### EXERCISE INPUT
------------------------------------------------------------
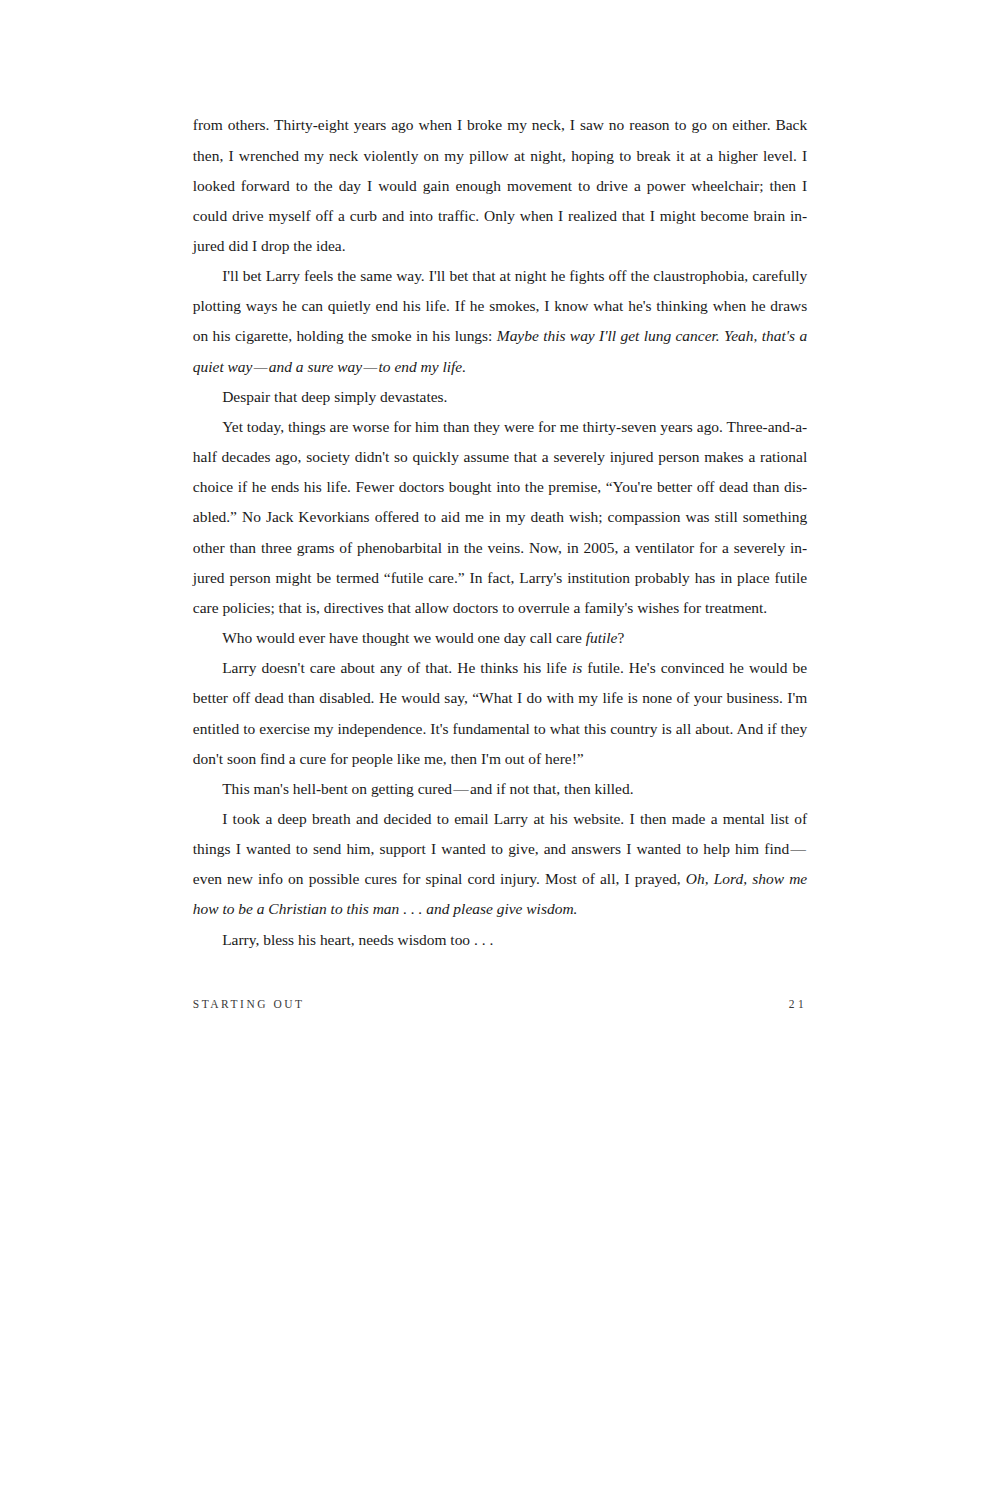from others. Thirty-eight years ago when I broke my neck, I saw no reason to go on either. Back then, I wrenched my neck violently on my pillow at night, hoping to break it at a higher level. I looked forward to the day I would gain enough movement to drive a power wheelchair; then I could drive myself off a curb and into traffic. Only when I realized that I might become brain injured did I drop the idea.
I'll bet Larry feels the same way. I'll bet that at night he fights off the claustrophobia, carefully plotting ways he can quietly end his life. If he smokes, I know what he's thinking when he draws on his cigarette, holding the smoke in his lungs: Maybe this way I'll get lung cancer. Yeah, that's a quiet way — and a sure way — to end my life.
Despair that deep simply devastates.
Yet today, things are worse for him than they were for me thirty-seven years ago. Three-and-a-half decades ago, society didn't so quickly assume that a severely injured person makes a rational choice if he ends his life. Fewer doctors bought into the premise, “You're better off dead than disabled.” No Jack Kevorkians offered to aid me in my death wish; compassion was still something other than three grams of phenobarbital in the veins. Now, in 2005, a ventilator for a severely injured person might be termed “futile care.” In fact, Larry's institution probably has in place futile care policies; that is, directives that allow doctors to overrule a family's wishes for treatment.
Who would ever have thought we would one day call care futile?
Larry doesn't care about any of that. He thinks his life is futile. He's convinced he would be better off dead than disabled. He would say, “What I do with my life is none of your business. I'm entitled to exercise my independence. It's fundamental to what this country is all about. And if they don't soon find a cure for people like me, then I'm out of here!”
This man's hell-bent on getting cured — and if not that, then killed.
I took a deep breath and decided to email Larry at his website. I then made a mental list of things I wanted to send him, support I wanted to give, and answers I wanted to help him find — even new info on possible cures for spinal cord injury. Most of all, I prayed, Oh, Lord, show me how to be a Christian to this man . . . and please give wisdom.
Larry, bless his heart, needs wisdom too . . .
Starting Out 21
------------------------------------------------------------
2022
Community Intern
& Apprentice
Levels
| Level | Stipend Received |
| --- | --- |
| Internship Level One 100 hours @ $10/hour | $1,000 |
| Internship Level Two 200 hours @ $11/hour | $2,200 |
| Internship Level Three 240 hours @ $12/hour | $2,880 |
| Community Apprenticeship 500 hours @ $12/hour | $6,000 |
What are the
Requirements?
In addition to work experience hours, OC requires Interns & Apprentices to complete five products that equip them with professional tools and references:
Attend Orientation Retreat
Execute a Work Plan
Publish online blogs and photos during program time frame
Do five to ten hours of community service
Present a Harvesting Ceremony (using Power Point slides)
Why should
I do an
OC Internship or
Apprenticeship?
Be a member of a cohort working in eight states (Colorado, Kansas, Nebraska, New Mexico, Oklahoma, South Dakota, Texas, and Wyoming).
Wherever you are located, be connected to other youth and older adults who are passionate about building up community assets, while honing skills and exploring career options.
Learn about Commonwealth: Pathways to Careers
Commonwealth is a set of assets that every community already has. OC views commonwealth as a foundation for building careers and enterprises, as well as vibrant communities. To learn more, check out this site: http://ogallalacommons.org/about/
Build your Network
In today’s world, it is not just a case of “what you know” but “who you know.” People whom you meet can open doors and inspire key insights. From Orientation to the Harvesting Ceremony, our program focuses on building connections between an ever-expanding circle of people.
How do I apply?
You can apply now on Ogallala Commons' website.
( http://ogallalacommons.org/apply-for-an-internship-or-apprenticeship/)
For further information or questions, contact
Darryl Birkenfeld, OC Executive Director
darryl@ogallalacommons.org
------------------------------------------------------------
### THE PROBLEM
From the records above, print only the lines between the one holding "OC Internship or" and the one holding "darryl@ogallalacommons.org", inclusive, exactly as they stand.

### TASK OUTPUT
OC Internship or
Apprenticeship?
Be a member of a cohort working in eight states (Colorado, Kansas, Nebraska, New Mexico, Oklahoma, South Dakota, Texas, and Wyoming).
Wherever you are located, be connected to other youth and older adults who are passionate about building up community assets, while honing skills and exploring career options.
Learn about Commonwealth: Pathways to Careers
Commonwealth is a set of assets that every community already has. OC views commonwealth as a foundation for building careers and enterprises, as well as vibrant communities. To learn more, check out this site: http://ogallalacommons.org/about/
Build your Network
In today’s world, it is not just a case of “what you know” but “who you know.” People whom you meet can open doors and inspire key insights. From Orientation to the Harvesting Ceremony, our program focuses on building connections between an ever-expanding circle of people.
How do I apply?
You can apply now on Ogallala Commons' website.
( http://ogallalacommons.org/apply-for-an-internship-or-apprenticeship/)
For further information or questions, contact
Darryl Birkenfeld, OC Executive Director
darryl@ogallalacommons.org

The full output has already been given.